### Task item
In the entries, find all lines that hold the word "Rendering" and copy them.

### Given entries
+ + +

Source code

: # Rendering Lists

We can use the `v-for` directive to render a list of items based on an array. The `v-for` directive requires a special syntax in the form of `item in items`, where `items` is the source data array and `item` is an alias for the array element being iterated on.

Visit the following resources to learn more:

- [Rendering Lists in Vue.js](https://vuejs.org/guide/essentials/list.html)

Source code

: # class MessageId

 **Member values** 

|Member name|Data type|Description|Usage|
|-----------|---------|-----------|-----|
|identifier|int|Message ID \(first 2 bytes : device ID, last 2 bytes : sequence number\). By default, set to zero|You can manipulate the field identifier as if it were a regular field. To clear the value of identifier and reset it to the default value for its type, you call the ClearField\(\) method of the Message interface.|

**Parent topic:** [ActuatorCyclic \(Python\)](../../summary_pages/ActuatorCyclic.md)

+ + +

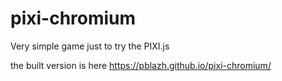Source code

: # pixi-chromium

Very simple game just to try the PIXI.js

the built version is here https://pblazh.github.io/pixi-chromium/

+ + +

### Your solution
: # Rendering Lists
- [Rendering Lists in Vue.js](https://vuejs.org/guide/essentials/list.html)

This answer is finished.